Now, imagine you're storing and recreating a living painting:

  1. You start with two versions of the painting - the "reference" (how it looked before) and the "current" (how it looks now).

  2. The Detailed Sketcher quickly captures the key features of the reference painting.

  3. The Essence Capturer distills both the reference and current paintings into their essences.

  4. The Essence Interpreter takes these essences and creates ghostly versions of both paintings.

  5. The Change Predictor compares these ghostly versions and figures out exactly how the painting changed.

  6. Finally, the Reconstruction Artist uses the detailed sketch of the reference, combined with the understanding of changes, to recreate the current painting.

The magic of this system is that you don't need to store every detail of how the painting changes.
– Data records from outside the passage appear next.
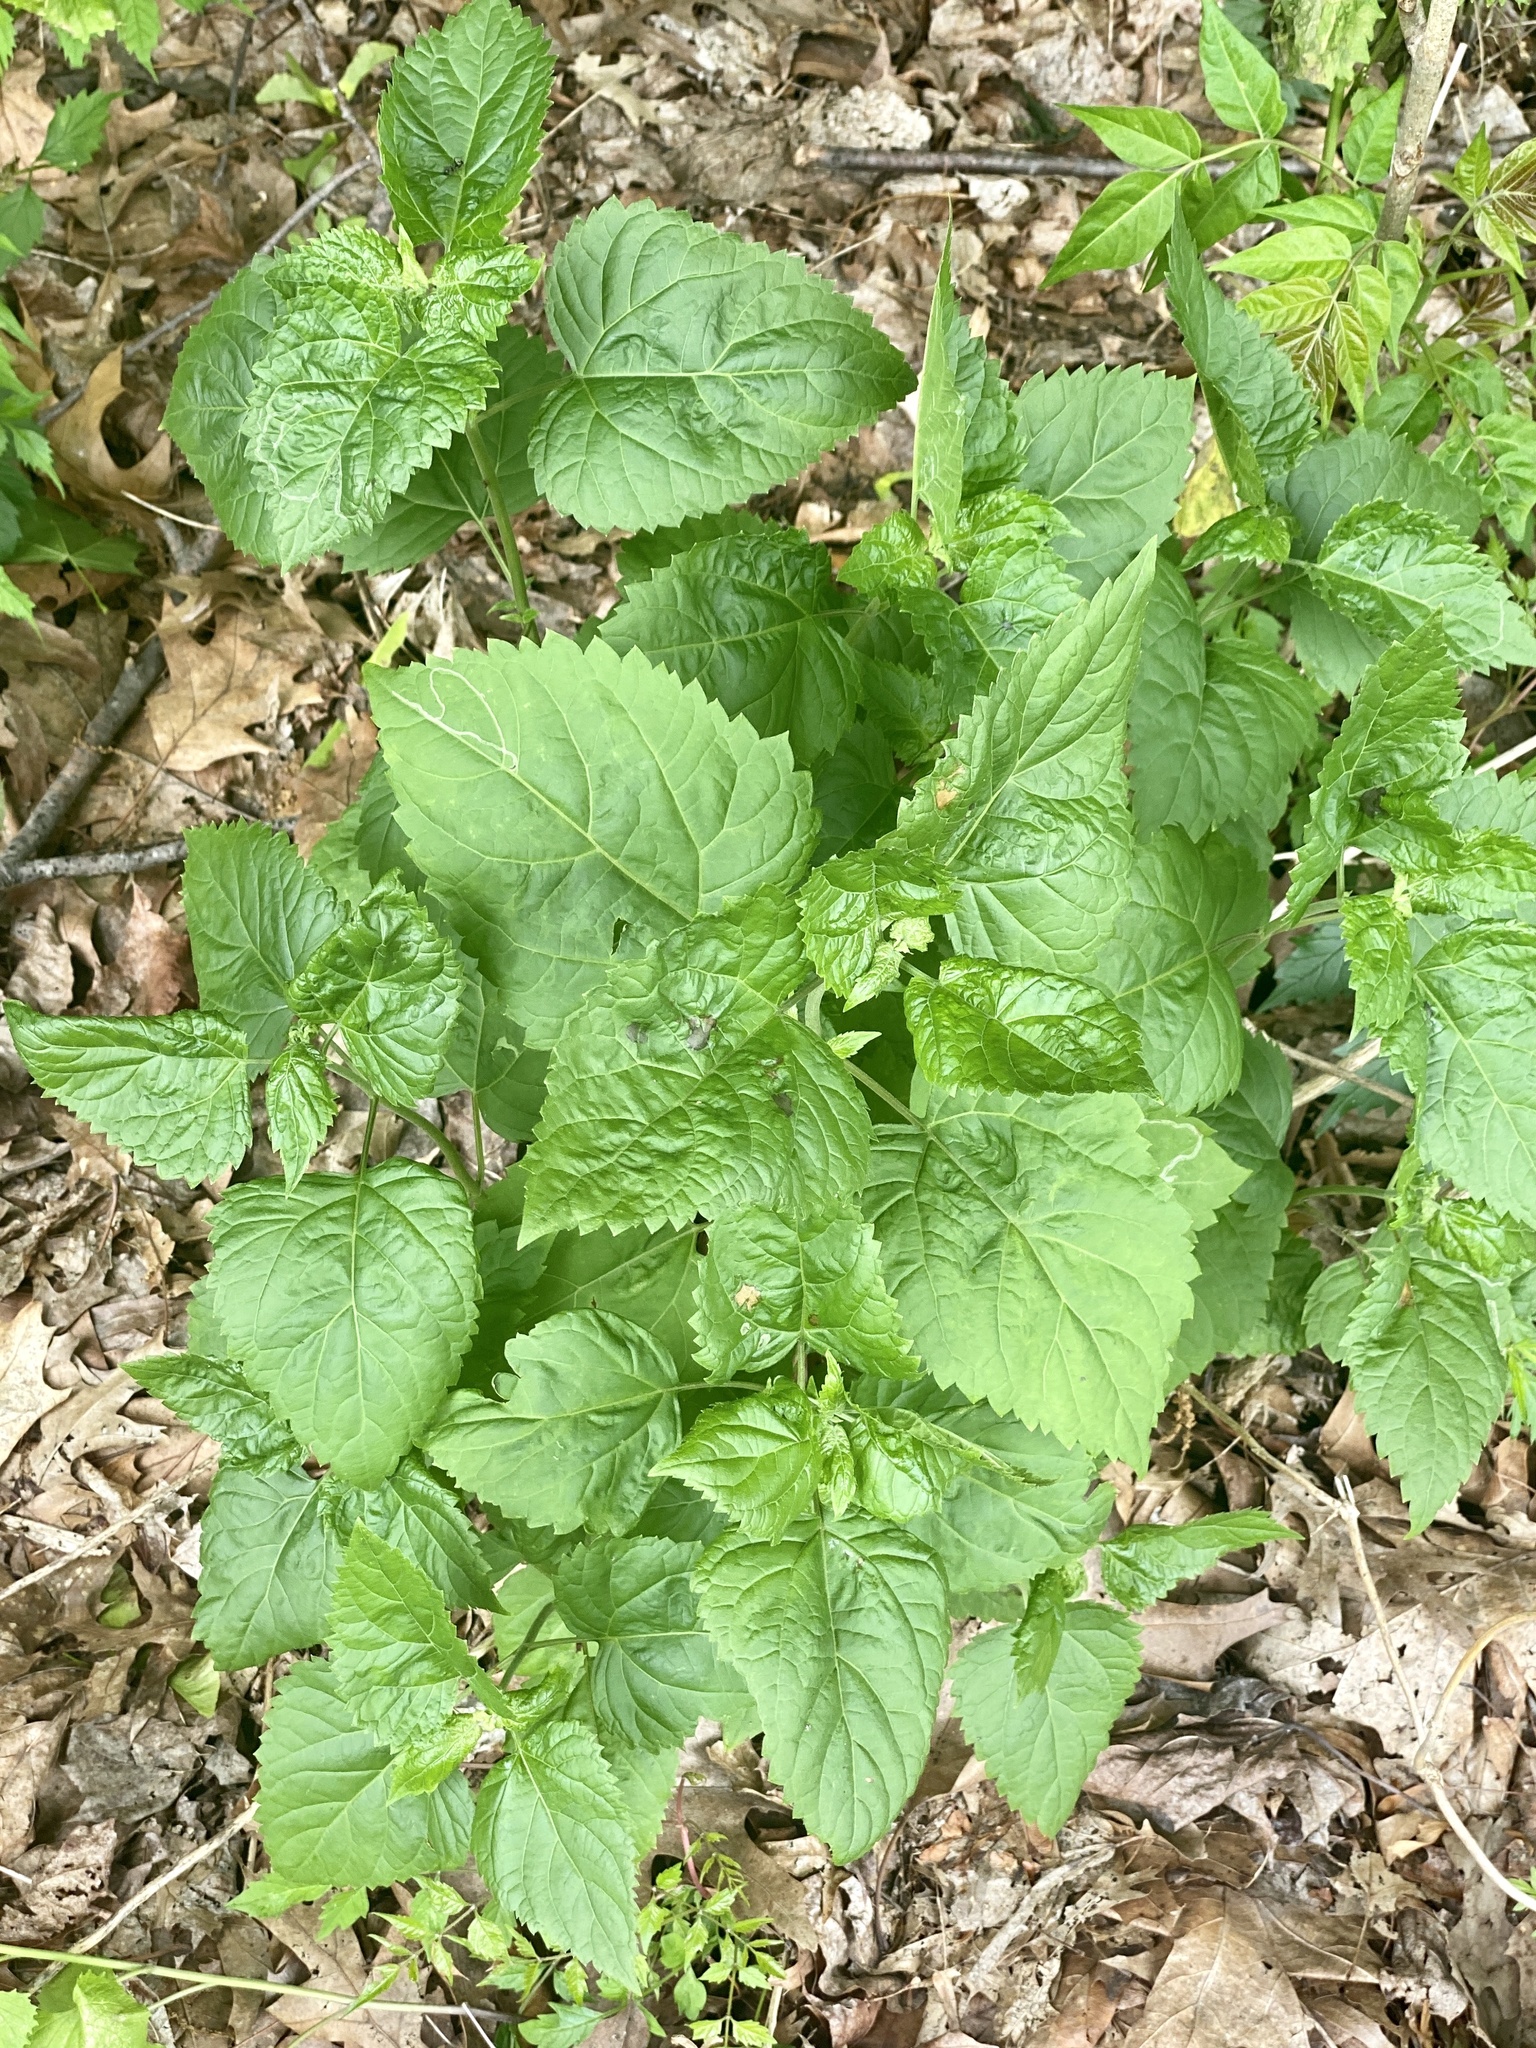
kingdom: Plantae
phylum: Tracheophyta
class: Magnoliopsida
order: Asterales
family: Asteraceae
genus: Ageratina
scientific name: Ageratina altissima
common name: White snakeroot
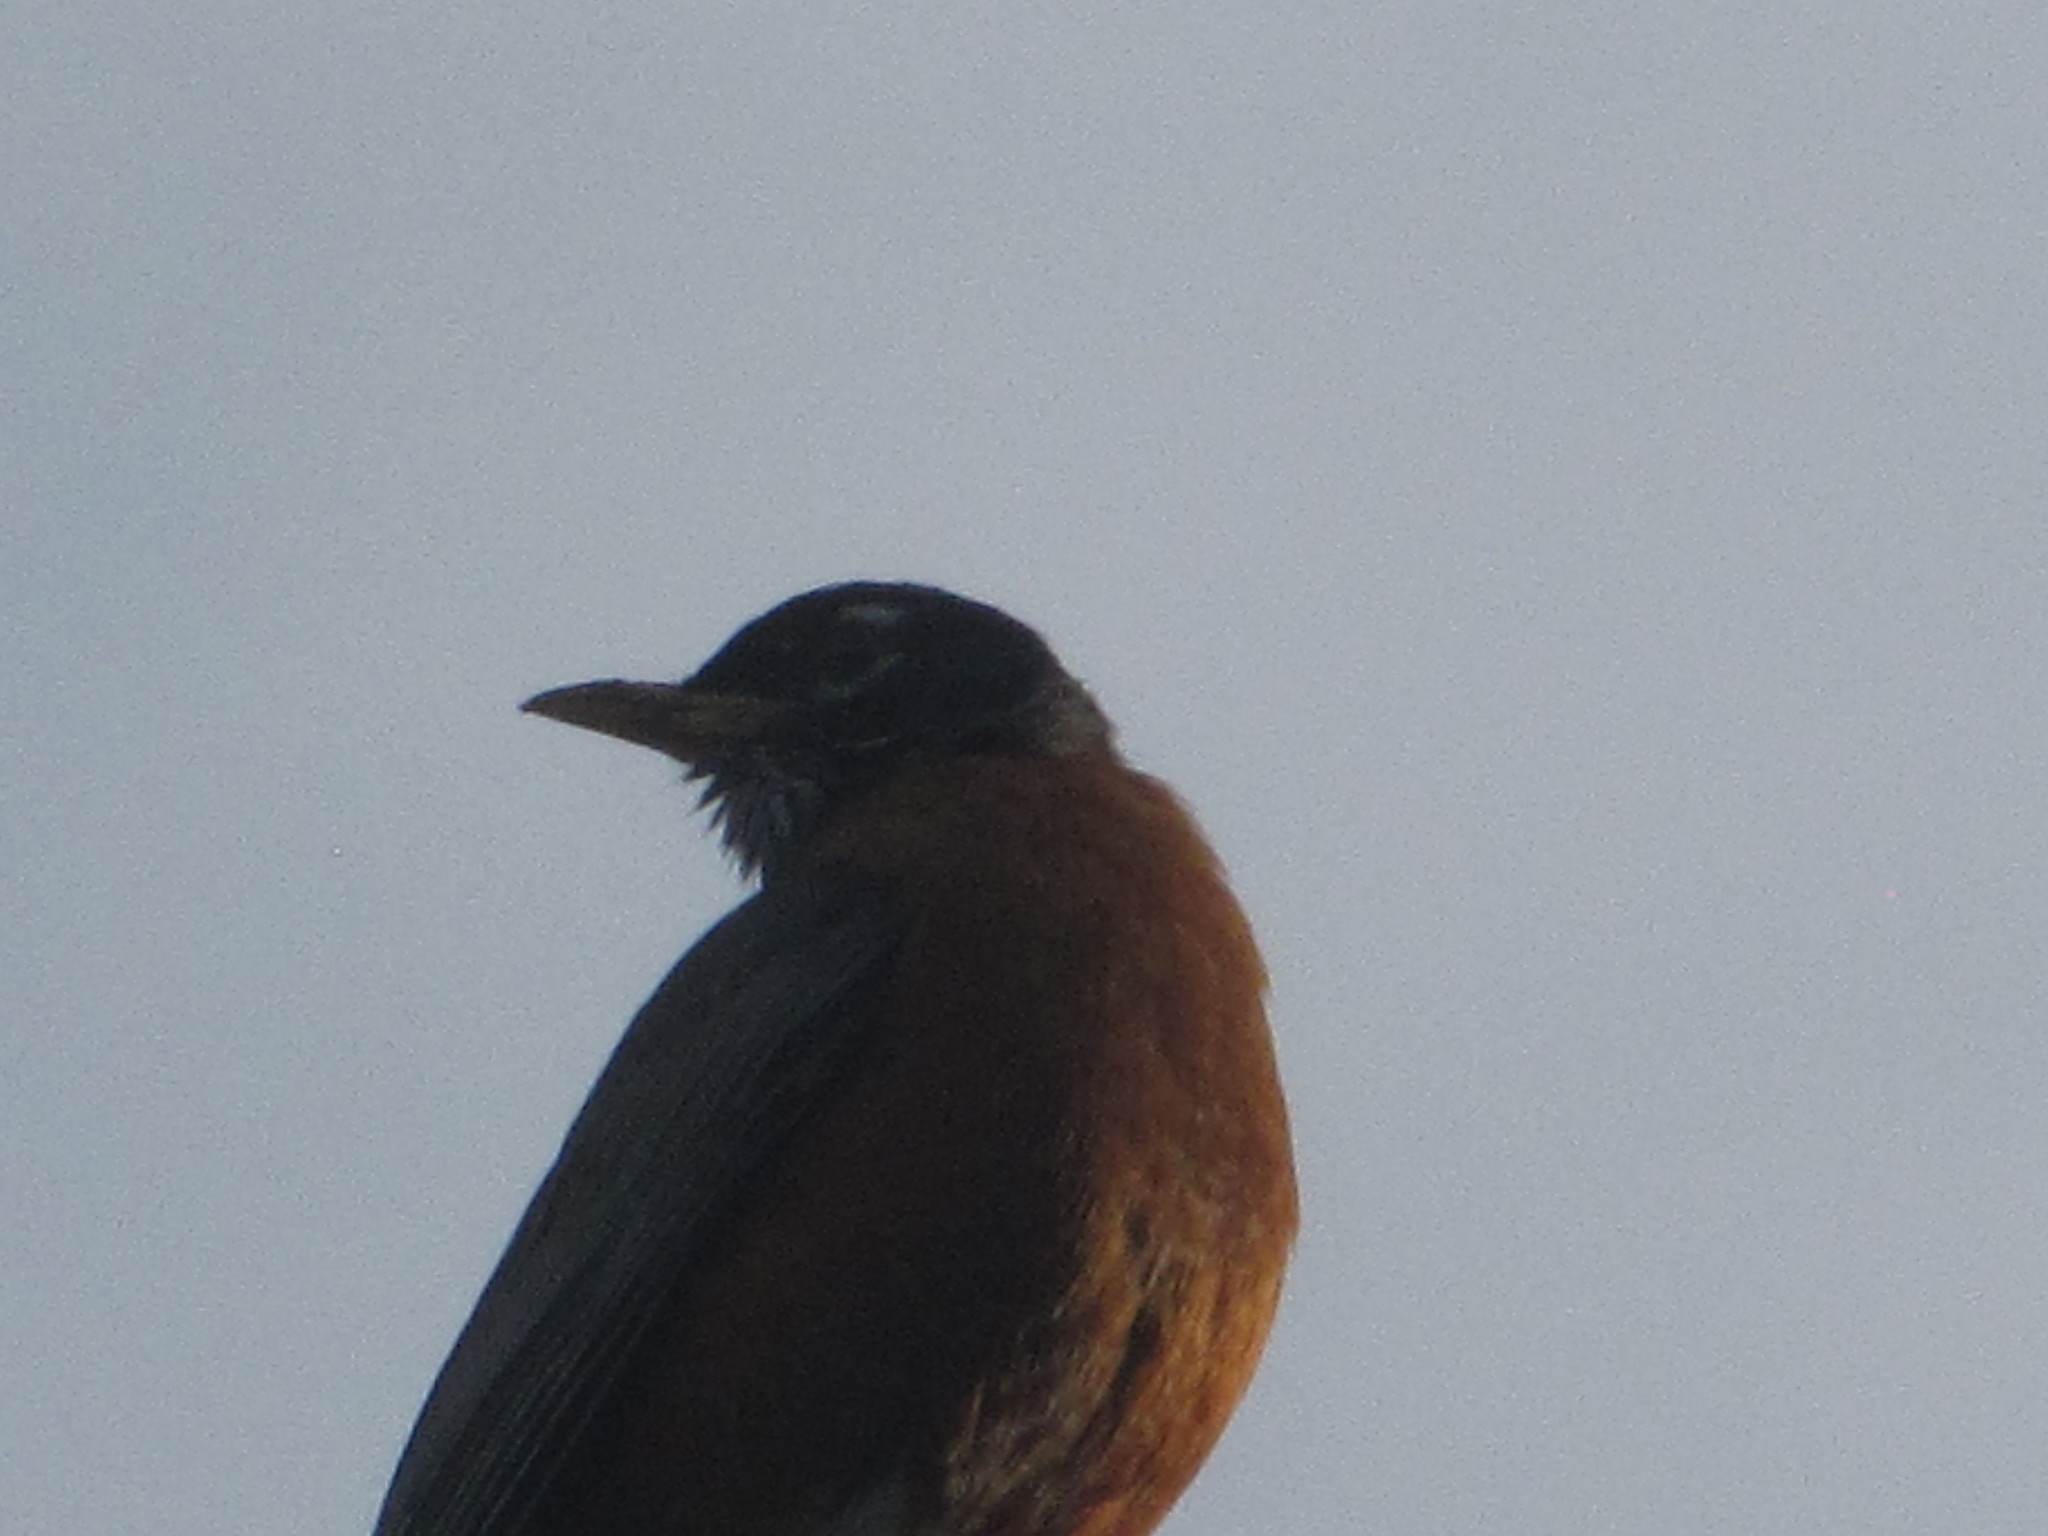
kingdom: Animalia
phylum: Chordata
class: Aves
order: Passeriformes
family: Turdidae
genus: Turdus
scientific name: Turdus migratorius
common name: American robin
Instead, you store the essence and learn the rules of how it evolves. This allows for efficient storage (compression) and accurate recreation (reconstruction) of the living paintings.

In the context of video:

  • The "living paintings" are video frames.
  • The "essence" is the compact latent representation.
  • The "changes" are the motions and transformations between frames.

By understanding the essence of each frame and the patterns of how frames change, the IMF can efficiently compress video information and accurately reconstruct frames, even handling complex motions and new content that traditional methods might struggle with.